§ **Work order**
Go through the lines below and tally each one holding "ring". Write only the total.

§ **Data to examine**

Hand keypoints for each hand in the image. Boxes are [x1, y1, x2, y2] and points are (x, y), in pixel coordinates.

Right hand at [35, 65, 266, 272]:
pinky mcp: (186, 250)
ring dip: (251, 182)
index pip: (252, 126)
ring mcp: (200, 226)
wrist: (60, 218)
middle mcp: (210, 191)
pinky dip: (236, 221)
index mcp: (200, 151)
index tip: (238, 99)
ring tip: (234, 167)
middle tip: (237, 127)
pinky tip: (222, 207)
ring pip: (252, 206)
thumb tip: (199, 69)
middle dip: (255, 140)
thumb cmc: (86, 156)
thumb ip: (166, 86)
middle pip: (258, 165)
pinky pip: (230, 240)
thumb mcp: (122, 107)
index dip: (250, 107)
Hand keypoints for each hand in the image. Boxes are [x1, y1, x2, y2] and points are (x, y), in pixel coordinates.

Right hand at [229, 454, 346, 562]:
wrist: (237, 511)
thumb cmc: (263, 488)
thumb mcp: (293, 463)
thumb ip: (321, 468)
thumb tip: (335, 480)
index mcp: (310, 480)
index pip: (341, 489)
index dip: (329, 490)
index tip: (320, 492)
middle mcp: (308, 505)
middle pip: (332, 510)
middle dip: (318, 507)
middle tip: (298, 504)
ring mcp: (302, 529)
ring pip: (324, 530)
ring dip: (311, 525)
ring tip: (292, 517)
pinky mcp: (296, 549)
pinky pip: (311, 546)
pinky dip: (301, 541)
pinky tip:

§ **Output of the task**
8